The general version, for anyone running AI in production: put the token cost inside the unit you sell, priced by its outcome, owned by the team whose margin it moves. Do that and the bill stops being a surprise, because it was never a separate budget — it was always the cost of the thing you were already charging for.
Closing
The token bill was read in June as a spending scare, a sign the AI trade had gotten ahead of itself. That reading is too small. What changed is that the price of a token became legible all the way up to the business model, and it exposed which companies were selling access and which were selling work.

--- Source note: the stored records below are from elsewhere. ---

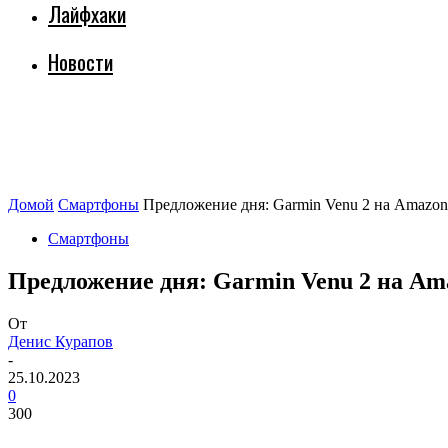
Лайфхаки
Новости
Домой
Смартфоны
Предложение дня: Garmin Venu 2 на Amazon
Смартфоны
Предложение дня: Garmin Venu 2 на Am
От
Денис Курапов
-
25.10.2023
0
300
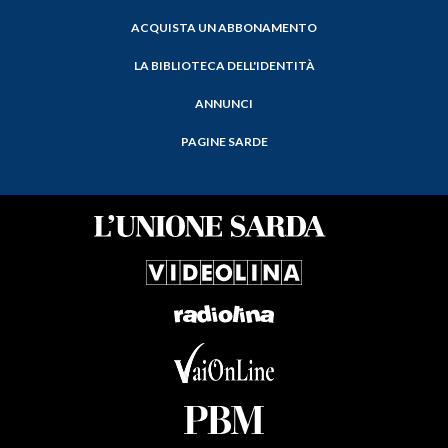
ACQUISTA UN ABBONAMENTO
LA BIBLIOTECA DELL'IDENTITÀ
ANNUNCI
PAGINE SARDE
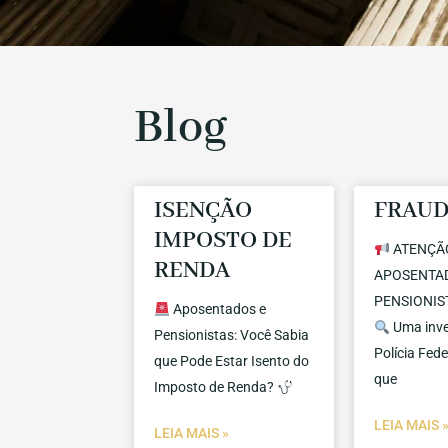
Blog
ISENÇÃO
FRAUD
IMPOSTO DE
ATENÇÃ
RENDA
APOSENTA
PENSIONIST
Aposentados e
Uma inve
Pensionistas: Você Sabia
Polícia Fede
que Pode Estar Isento do
que
Imposto de Renda?
LEIA MAIS 
LEIA MAIS »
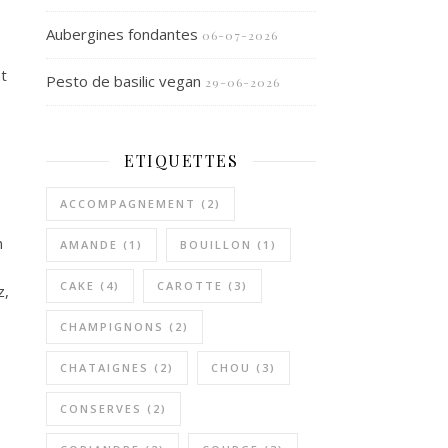
Aubergines fondantes
06-07-2026
nt
Pesto de basilic vegan
29-06-2026
ETIQUETTES
ACCOMPAGNEMENT
(2)
n
AMANDE
(1)
BOUILLON
(1)
CAKE
(4)
CAROTTE
(3)
z,
CHAMPIGNONS
(2)
CHATAIGNES
(2)
CHOU
(3)
CONSERVES
(2)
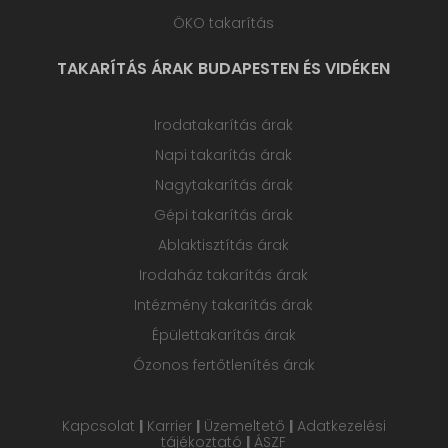
ÖKO takarítás
TAKARÍTÁS ÁRAK BUDAPESTEN ÉS VIDÉKEN
Irodatakarítás árak
Napi takarítás árak
Nagytakarítás árak
Gépi takarítás árak
Ablaktisztítás árak
Irodaház takarítás árak
Intézmény takarítás árak
Épülettakarítás árak
Ózonos fertőtlenítés árak
Kapcsolat
|
Karrier
|
Üzemeltető
|
Adatkezelési
tájékoztató
|
ÁSZF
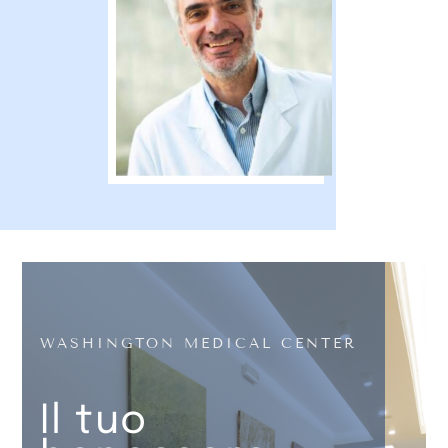
WASHINGTON MEDICAL CENTER
Il tuo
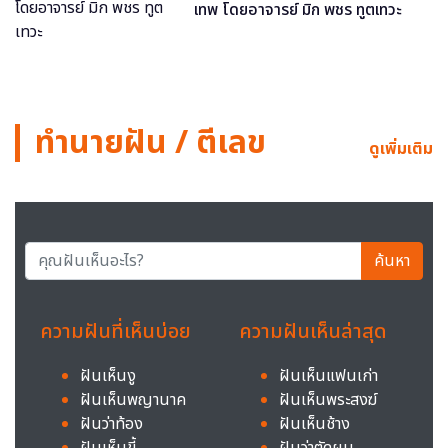
เทพ โดยอาจารย์ มิก พชร ทูตเทวะ
ทำนายฝัน / ตีเลข
ดูเพิ่มเติม
ค้นหา
ความฝันที่เห็นบ่อย
ความฝันเห็นล่าสุด
ฝันเห็นงู
ฝันเห็นแฟนเก่า
ฝันเห็นพญานาค
ฝันเห็นพระสงฆ์
ฝันว่าท้อง
ฝันเห็นช้าง
ฝันเห็นขี้
ฝันว่าตัดผม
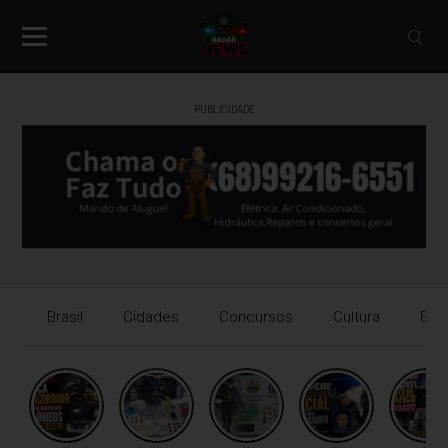
PUBLICIDADE
Brasil
Cidades
Concursos
Cultura
Eco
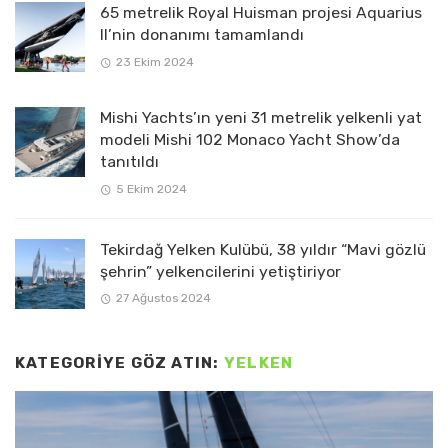
65 metrelik Royal Huisman projesi Aquarius
II’nin donanımı tamamlandı
23 Ekim 2024
Mishi Yachts’ın yeni 31 metrelik yelkenli yat
modeli Mishi 102 Monaco Yacht Show’da
tanıtıldı
5 Ekim 2024
Tekirdağ Yelken Kulübü, 38 yıldır “Mavi gözlü
şehrin” yelkencilerini yetiştiriyor
27 Ağustos 2024
KATEGORIYE GÖZ ATIN:
YELKEN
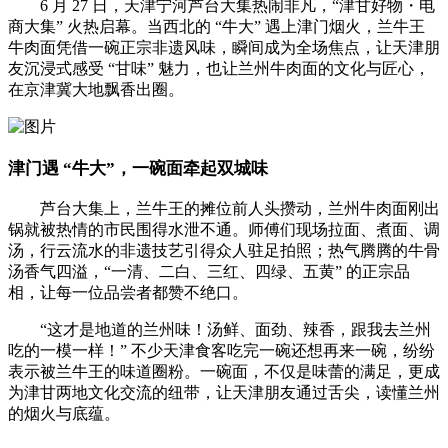
6 月 27 日，天津宁河
芦台大集
热闹非凡，“津甘好物・电
商大集” 火热启幕。当西北的 “牛大” 遇上津门烟火，兰牛王
牛肉面凭借一碗正宗非遗风味，瞬间成为全场焦点，让天津朋
友沉浸式感受 “甘味” 魅力，也让兰州牛肉面的文化与匠心，
在京津冀大地飘香出圈。
津门遇 “牛大”，一碗面牵起双城味
芦台大集上，
兰牛王
的摊位前人头攒动，兰州牛肉面刚出
锅就被热情的市民围得水泄不通。师傅们现场拉面、煮面、调
汤，行云流水的非遗技艺引得众人驻足拍照；热气腾腾的牛骨
汤香气四溢，“一清、二白、三红、四绿、五黄” 的正宗品
相，让每一位品尝者都赞不绝口。
“这才是地道的兰州味！汤鲜、面劲、辣香，跟我去兰州
吃的一模一样！” 不少天津食客吃完一碗还想再来一碗，纷纷
表示被兰牛王的味道圈粉。一碗面，不仅是味蕾的满足，更成
为津甘两地文化交流的纽带，让天津朋友通过舌尖，读懂兰州
的烟火与底蕴。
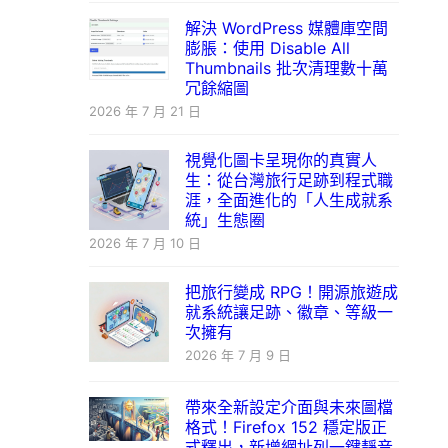
解決 WordPress 媒體庫空間
膨脹：使用 Disable All
Thumbnails 批次清理數十萬
冗餘縮圖
2026 年 7 月 21 日
視覺化圖卡呈現你的真實人
生：從台灣旅行足跡到程式職
涯，全面進化的「人生成就系
統」生態圈
2026 年 7 月 10 日
把旅行變成 RPG！開源旅遊成
就系統讓足跡、徽章、等級一
次擁有
2026 年 7 月 9 日
帶來全新設定介面與未來圖檔
格式！Firefox 152 穩定版正
式釋出，新增網址列一鍵靜音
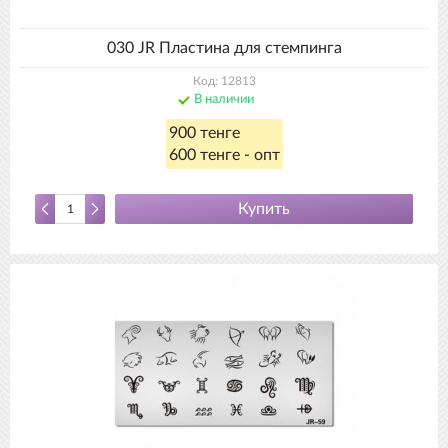
030 JR Пластина для стемпинга
Код: 12813
В наличии
900 тенге
600 тенге - опт
Купить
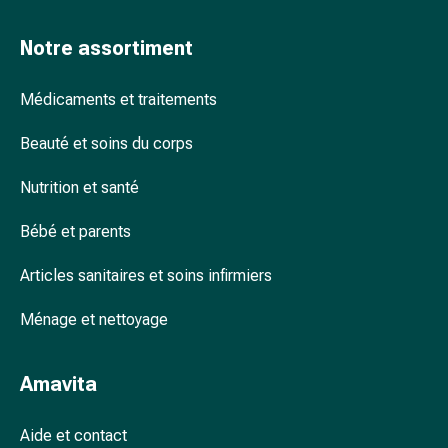
accessoires
Douche
Notre assortiment
nasale
Mouchoirs
Médicaments et traitements
Rhume
Cœur
Beauté et soins du corps
et
circulation
Nutrition et santé
sanguine
Bébé et parents
Cœur
Bas
Articles sanitaires et soins infirmiers
de
compression
Ménage et nettoyage
et
de
contention
Amavita
Circulation
sanguine
Aide et contact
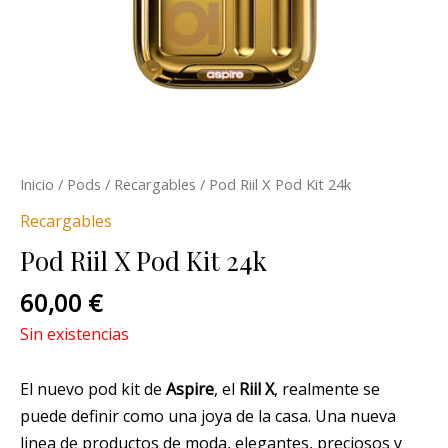
Inicio
/
Pods
/
Recargables
/ Pod Riil X Pod Kit 24k
Recargables
Pod Riil X Pod Kit 24k
60,00
€
Sin existencias
El nuevo pod kit de
Aspire
, el
Riil X
, realmente se
puede definir como una joya de la casa. Una nueva
linea de productos de moda, elegantes, preciosos y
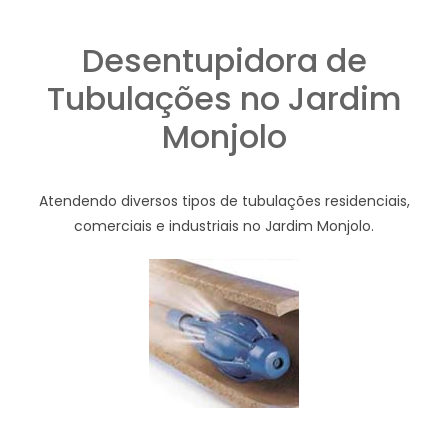
Desentupidora de
Tubulações no Jardim
Monjolo
Atendendo diversos tipos de tubulações residenciais,
comerciais e industriais no Jardim Monjolo.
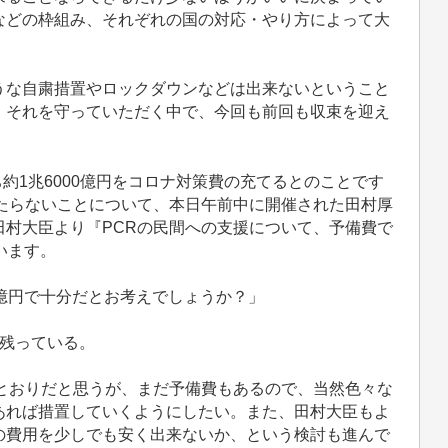
などの枠組み、それぞれの国の対応・やり方によって大
な自粛措置やロックダウンなどは出来ないということ
、それを守っていただく中で、今回も前回も収束を迎え
ち約1兆6000億円をコロナ対策費の充てるとのことです
たらないことについて、本日午前中に開催された田村厚
村大臣より『PCRの民間への支援について、予備費で
います。
億円で十分だとお考えでしょうか？」
い残っている。
とおりだと思うが、まだ予備費もあるので、当然色々な
あれば措置していくようにしたい。また、田村大臣もよ
の費用を少しでも安く出来ないか、という検討も進んで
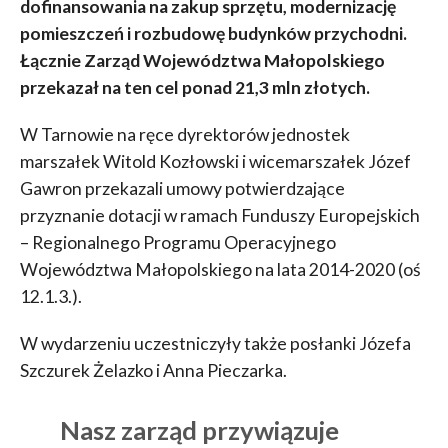
dofinansowania na zakup sprzętu, modernizację
pomieszczeń i rozbudowę budynków przychodni.
Łącznie Zarząd Województwa Małopolskiego
przekazał na ten cel ponad 21,3 mln złotych.
W Tarnowie na ręce dyrektorów jednostek
marszałek Witold Kozłowski i wicemarszałek Józef
Gawron przekazali umowy potwierdzające
przyznanie dotacji w ramach Funduszy Europejskich
– Regionalnego Programu Operacyjnego
Województwa Małopolskiego na lata 2014-2020 (oś
12.1.3.).
W wydarzeniu uczestniczyły także posłanki Józefa
Szczurek Żelazko i Anna Pieczarka.
Nasz zarząd przywiązuje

If you sell access, you can route and cache and postpone the reckoning, but the seat is leaking margin to your heaviest users every day you wait. If you sell work, you price the work, you carry the cost of the misses, and the token bill is just the cost of goods on something you already knew how to charge for.
You can price a login by the seat. You can't price the work by the seat. The companies that internalize that keep their margins. The rest will spend the next year discovering that their best customers were the most expensive ones all along.